Canada is looking to legalise assisted suicide - but not for tourists

“The plan we put forward is one that respects Canadians’ choices while putting into place the kinds of safeguards needed.”

CANADA TOOK A significant step towards allowing dying people to seek medical help to end their lives after Prime Minister Justin Trudeau’s Liberal government unveiled a bill to legalise assisted suicide.

Some Canadians have expressed reservations based on deeply held religious beliefs but recent polling shows an overwhelming majority – 85% – support the right to die.
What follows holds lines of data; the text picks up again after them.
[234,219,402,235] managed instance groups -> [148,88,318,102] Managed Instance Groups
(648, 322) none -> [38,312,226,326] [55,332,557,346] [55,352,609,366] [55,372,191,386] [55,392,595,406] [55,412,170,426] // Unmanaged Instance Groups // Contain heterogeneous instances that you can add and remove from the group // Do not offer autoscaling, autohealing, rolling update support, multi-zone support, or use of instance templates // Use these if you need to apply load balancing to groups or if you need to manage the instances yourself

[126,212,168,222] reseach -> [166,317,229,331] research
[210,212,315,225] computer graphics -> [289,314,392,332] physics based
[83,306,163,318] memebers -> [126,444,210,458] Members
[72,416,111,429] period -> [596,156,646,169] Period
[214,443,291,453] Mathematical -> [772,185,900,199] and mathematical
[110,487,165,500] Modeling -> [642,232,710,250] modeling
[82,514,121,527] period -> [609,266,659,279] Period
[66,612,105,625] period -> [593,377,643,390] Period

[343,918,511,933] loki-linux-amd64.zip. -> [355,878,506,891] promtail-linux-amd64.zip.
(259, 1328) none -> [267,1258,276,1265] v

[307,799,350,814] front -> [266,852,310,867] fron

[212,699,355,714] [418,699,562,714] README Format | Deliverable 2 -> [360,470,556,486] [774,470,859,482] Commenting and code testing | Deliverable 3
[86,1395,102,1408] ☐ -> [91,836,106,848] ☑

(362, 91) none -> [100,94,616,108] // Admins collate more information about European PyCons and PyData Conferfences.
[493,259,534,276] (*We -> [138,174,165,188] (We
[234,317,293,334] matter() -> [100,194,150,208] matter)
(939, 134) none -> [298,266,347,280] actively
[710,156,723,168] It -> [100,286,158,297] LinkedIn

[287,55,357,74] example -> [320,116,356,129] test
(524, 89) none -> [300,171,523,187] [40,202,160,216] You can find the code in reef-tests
“The plan we put forward is one that respects Canadians’ choices while putting into place the kinds of safeguards needed,” said Trudeau.

The proposed law would not compel doctors or nurses to provide help to die and the option would not be available to foreigners.

Some form of physician-assisted dying is legal in Belgium, Luxembourg, the Netherlands, Switzerland and in a handful of US states. The Canadian law will not, however, allow people visiting the country avail of the law.

The proposed amendment to the Criminal Code comes one year after Canada’s Supreme Court struck down a prohibition against doctor-assisted suicide.

The government was given until 6 June – including an extension – to draft new legislation that would permit consenting adults with serious health problems to end their suffering.

However, the protocols are much less comprehensive than proposals put forward by a parliamentary special committee formed to study the hugely controversial issue.

“Personally, I believe we need to provide the most comfort to people when they are nearing the end of their lives, whatever form that takes,” Justice Minister Jody Wilson-Raybould told a press conference.

“The proposed legislation would allow competent adult patients who are suffering intolerably from serious medical conditions to apply for a peaceful death instead of prolonged, frightening, painful or undignified deaths that they may otherwise face.”

The Supreme Court’s ruling declaring unconstitutional the denial of an assisted death option reversed its own 1993 decision.

At that time, the court expressed concern about protecting vulnerable persons, but in its February 2015 ruling pointed to changed Canadian social values.